Pilar Cernuda

Problemas para la vicepresidenta Iglesias

"Pero Podemos es excepción en todo, coloca a los parientes, sin complejo, y asume el femenino como género prioritario en la conversación"

Opinión

Problemas para la vicepresidenta Iglesias
Foto: Manu Fernandez
Pilar Cernuda

Pilar Cernuda

Periodista, vivió la Transición desde el ruedo, no la barrera, y su escepticismo respecto a la clase política actual –con excepciones- es inconmensurable. Y se le nota.

No es una errata, dirigentes de Podemos se refieren a Iglesias como “la vicepresidenta”, lo que ha provocado más de un equívoco. Por otra parte, nada extraño en un partido que se presentó a las elecciones como Unidas-Podemos y que lleva el lenguaje inclusivo hasta tal punto de exageración que ha caído en el ridículo.

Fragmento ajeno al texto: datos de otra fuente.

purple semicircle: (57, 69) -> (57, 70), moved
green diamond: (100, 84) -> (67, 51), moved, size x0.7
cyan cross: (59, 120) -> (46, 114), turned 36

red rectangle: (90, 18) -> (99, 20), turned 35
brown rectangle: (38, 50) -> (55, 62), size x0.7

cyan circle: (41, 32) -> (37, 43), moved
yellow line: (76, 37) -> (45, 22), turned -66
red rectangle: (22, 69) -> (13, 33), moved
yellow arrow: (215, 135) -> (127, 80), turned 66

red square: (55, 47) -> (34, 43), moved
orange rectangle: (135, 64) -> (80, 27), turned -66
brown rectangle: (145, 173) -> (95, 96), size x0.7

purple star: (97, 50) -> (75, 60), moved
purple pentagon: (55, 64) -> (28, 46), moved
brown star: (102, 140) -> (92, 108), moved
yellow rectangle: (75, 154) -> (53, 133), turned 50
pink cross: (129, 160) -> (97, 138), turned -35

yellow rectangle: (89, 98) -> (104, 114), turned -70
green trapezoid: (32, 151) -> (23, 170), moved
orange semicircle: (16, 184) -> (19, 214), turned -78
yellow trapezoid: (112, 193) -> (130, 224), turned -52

Pablo Iglesias ha conseguido su objetivo, no menor, de ser vicepresidente del gobierno, o vicepresidenta, con su mujer como ministra. No es un comentario machista, si hubiera sido al contrario habría sido exactamente igual. Luis Solana no fue ministro porque lo era Javier, ni José Antonio o Miguel Angel Fernández Ordoñez porque lo era su hermano Paco, y lo mismo ocurrió con Álvaro y Alberto Nadal. Por no mencionar que la sobrina de Guindos perdió la oportunidad de ser presidenta de la CNMV por su parentesco, a pesar de su importante trayectoria en ese organismo.  Pero Podemos es excepción en todo, coloca a los parientes, sin complejo, y asume el femenino como género prioritario en la conversación. Pues bueno.

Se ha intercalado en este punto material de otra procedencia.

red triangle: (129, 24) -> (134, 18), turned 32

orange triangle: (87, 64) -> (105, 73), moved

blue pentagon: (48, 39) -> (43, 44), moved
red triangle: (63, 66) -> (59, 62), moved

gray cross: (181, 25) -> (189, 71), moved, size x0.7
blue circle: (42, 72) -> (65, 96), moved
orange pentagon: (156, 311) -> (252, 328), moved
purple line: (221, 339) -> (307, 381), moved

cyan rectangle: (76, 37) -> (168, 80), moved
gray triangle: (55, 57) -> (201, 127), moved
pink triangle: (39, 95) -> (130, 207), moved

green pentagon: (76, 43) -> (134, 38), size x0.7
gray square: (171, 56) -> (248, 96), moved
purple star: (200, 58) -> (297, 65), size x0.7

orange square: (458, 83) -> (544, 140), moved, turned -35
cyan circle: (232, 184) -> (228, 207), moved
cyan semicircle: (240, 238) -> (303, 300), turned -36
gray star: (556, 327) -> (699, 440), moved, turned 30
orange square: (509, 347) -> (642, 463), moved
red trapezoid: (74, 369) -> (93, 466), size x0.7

Sin embargo, en el plano político, no le van tan bien las cosas a Iglesias. El roto de Andalucía es importante, porque Teresa Rodríguez tiene gancho y, lo más importante, tiene discurso. Es valiente y no se muerde la lengua. Basta recordar la contundencia con que criticó  la compra del polémico chalet de Galapagar. Adelante Andalucía se escinde de Podemos, pero sigue adelante como partido y mantiene su grupo en el parlamento andaluz. Un buen punto de partido para hacerse con la izquierda-izquierda. Se han sumado además a su iniciativa los anticapitalistas con Miguel Urbán a la cabeza, así que ya puede espabilar Pablo Iglesias si no quiere que los votos se le vayan de entre los dedos.

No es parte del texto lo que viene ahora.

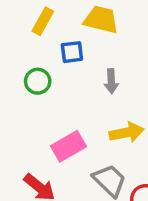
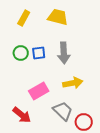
blue square: (72, 52) -> (39, 53), moved
gray arrow: (111, 81) -> (64, 53), size x1.5

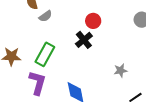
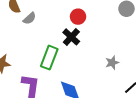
green rectangle: (45, 54) -> (49, 58), moved

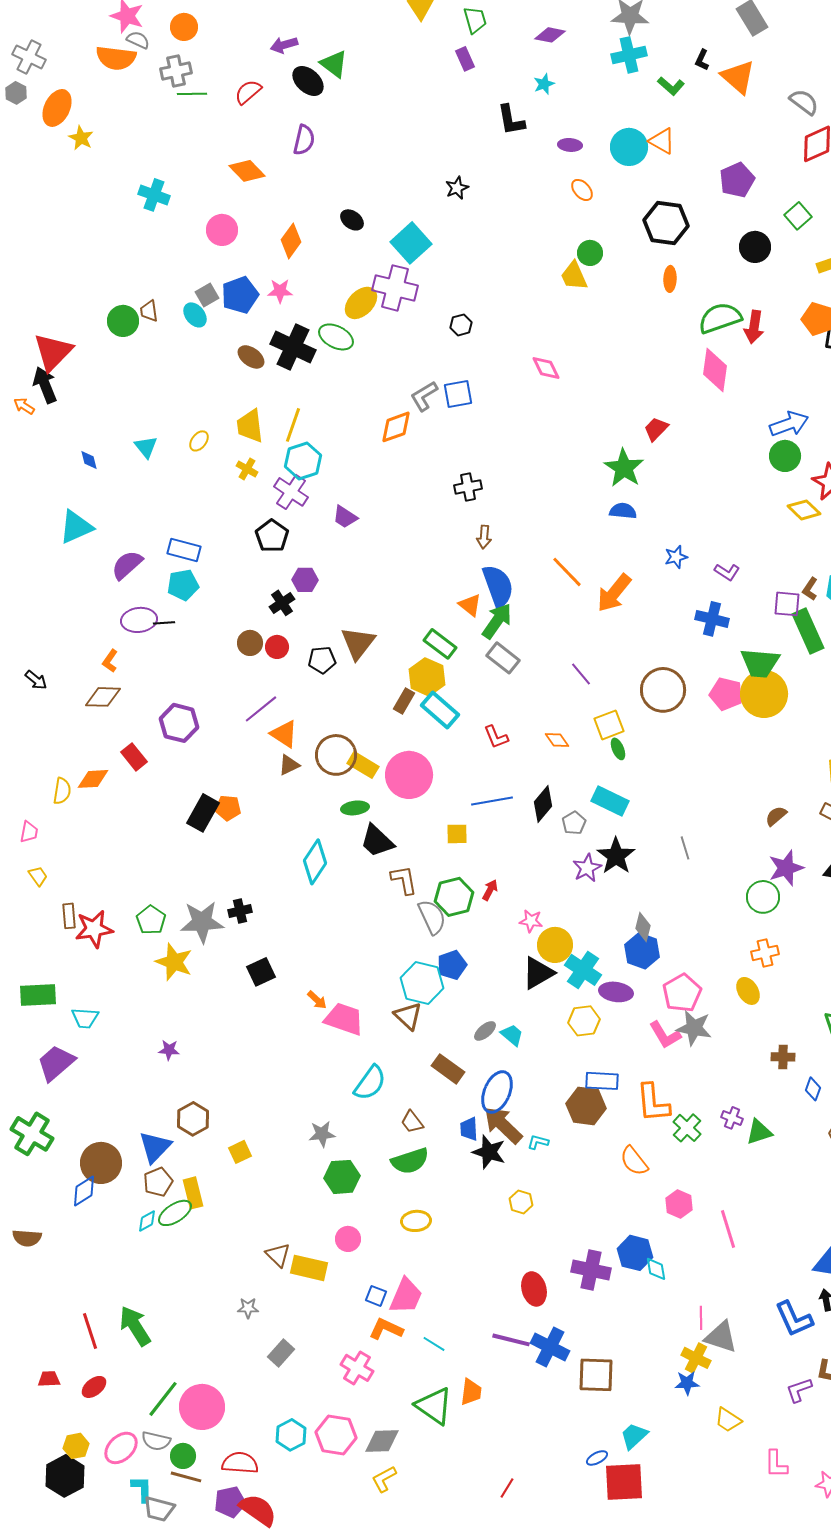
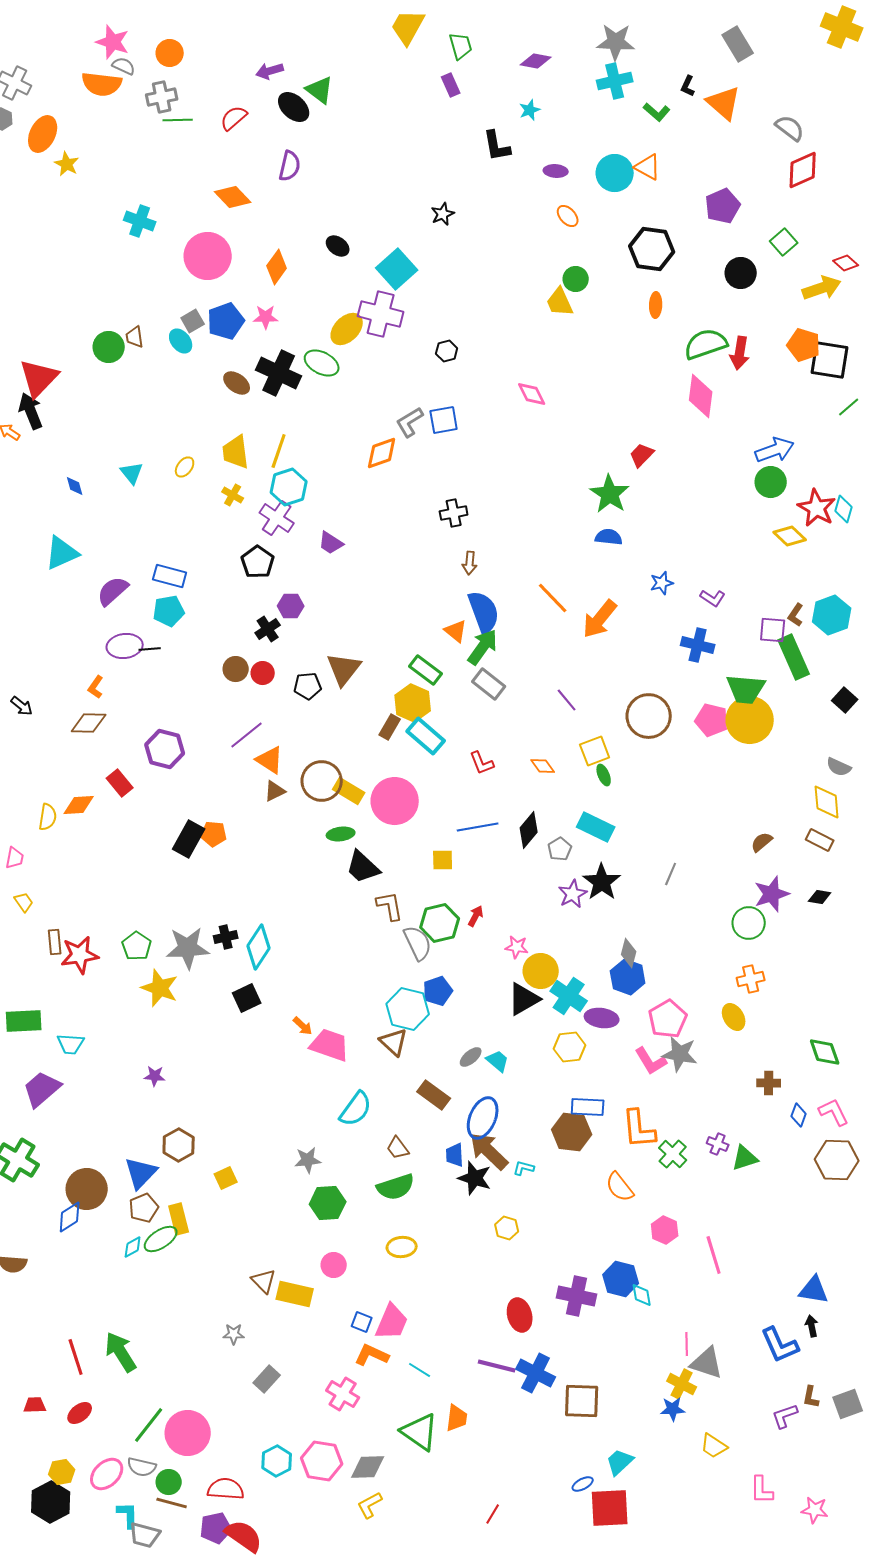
pink circle: (222, 230) -> (208, 256), size x1.5
gray line: (685, 848) -> (671, 874), turned 40
cyan diamond: (315, 862) -> (259, 947), moved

Con un agravante para su figura política:  el veto a las asociaciones agrarias para que acudieran a una reunión con la ministra Yolanda Díaz y él mismo. Dos consecuencias: la más grave, la gente del campo –donde pesca o pescaba muy bien Podemos-  está escandalizada con que Iglesias no haya querido oir a las asociaciones que agrupan al mayor número de agricultores, y que no tienen nada que ver con terratenientes, acusación insólita de Pepe Álvarez. Segunda consecuencia de la torpeza política y social de Iglesias: UGT, CC.OO. y CEOE decidieron no acudir a la cita que tenían apalabraba con la ministra Díaz para negociar sobre la actualización de la ley de reforma laboral, en protesta por el boicot a las asociaciones agrarias.